が、……頑張って言ったんだけど。彼は黙ったままで、何も返事が返ってこなかった。


「……ひ。ひなたく。――!! んんっ……」


 どうしてしまったのだろうかと。視線を上げようとしたら、ものすごい勢いで口づけされた。急な口づけに困惑しつつも、必死に彼に応える。


「んんっ。……はっ、ん……っ!」


 苦しくなって息をしたくても、なかなかさせてくれなくて。酸素を求めた間から、彼が深く繋がってこようとする。
 もう限界だと、体を押そうとする手はそっと彼に縫い止められる。まあ、押そうとする力はないに等しい。もう力が入らなくって、ただ彼に身を任せるしかなくって……。

 ……苦しくて苦しくて。本当にもう、死んでしまいそうだと思ったその時。彼はそっと唇を離し、ぱたりと自分の上に倒れ込んできた。


「はあ。はあ。はあ。……はあ。……っ。はあ……」


 顔の横で、彼も息を整えているような、そんな息づかいが聞こえる。酸素を求めようと上下する体のせいで、彼の体も上下に動いている。


「はあ。はあ。……っ。ど。どう。したの……」


 呼吸を整えながら、声を掛けるのに、やっぱり返事は返って来ない。でもその代わりに、縫い止められている手に力が入った。


「はあ。……ひ。ひなた。くん……?」

「ここが、外でよかったね」

「……。え?」


 耳元でそう言うけれど、どういう意味かもわからないし、彼が今どんな顔をしているのかもわからない。でも。


「じゃないと、何もかもぶっ飛ばして襲ってた」

「……!」


 彼と繋がった手の平から。触れ合っている体から。服越しでも。彼の体が熱くなってるのが、よくわかる。

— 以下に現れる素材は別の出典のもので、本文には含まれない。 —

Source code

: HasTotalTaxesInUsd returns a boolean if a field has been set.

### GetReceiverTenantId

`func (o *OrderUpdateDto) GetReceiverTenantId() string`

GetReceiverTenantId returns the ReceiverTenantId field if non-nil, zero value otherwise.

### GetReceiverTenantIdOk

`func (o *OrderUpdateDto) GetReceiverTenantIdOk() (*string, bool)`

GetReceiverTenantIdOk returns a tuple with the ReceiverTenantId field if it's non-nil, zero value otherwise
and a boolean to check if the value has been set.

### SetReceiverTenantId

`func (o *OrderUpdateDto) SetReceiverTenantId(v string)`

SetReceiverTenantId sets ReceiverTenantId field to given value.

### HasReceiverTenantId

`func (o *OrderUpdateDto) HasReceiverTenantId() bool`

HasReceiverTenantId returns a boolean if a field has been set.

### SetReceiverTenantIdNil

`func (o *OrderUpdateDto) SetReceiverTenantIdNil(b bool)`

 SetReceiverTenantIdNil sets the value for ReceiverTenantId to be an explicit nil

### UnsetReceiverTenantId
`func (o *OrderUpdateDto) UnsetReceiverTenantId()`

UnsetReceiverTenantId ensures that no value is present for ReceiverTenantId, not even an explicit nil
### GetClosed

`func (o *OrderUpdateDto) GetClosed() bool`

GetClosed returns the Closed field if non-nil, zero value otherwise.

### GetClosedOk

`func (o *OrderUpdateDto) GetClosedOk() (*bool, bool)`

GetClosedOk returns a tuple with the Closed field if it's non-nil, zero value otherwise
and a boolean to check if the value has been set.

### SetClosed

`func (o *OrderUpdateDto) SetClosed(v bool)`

「……。そういうこと。言ってもらえるのはめちゃくちゃ嬉しいんだけどさ。……ちょっと。困る」

「……。ひなたくん……」


 顔の横に肘をつき、ゆっくりと体を起こした彼の顔は、さっきまでの距離よりも近くて赤くなっていた。


「……ご。ごめん……」

「いや。別に謝ることじゃ……」


 彼の顔を見ただけで、自分にもその熱が移ったみたいにまた熱くなる。


「……そういうの。どこで覚えてくんの」

「……?」

「したくないって言ったら語弊があるけど。でも今は。あんたの近くにいられることが、めちゃくちゃ嬉しくて。……幸せで、どうにかなりそうなんだって」

「……。わたしも。どうにかなっちゃいそう……」

「……あんまりそういうこと言わないでくれる? ぶっ飛びそうになるから」

「……。でも。ほんとうのことだもんっ」

「大丈夫。ちゃんとわかってる。オレがあんたのことでわからないわけないじゃん」

「……。そっか」


 言葉は本当に難しい。その言葉ひとつで、相手の気持ちだって左右してしまうんだから。……でも。


「……あおい」

「ひなたくん……」


 もしかしたら彼には、言葉はいらないのかも知れない。だって、……わたしが上手く言葉にできない想いでさえ、気持ちでさえ。彼にはわかってしまうんだ。

 それでも、言葉が欲しい時だってある。言いたい時だってある。


「……。はっ。……すき」

「……!!」


 そういう時は、……わたしから言うことにしよう。不器用な彼は、なかなか言ってくれなさそうだけど。


「……。すき……?」

「……っ、だから。そういうのをどこで覚えてくんのさ」

「……? ……ひなたくん。かな」

「……!! ……ばか」


 そう言ってまた、深く口づけをされる。どうやら彼の言葉を聞くには、少し骨が折れそうだ。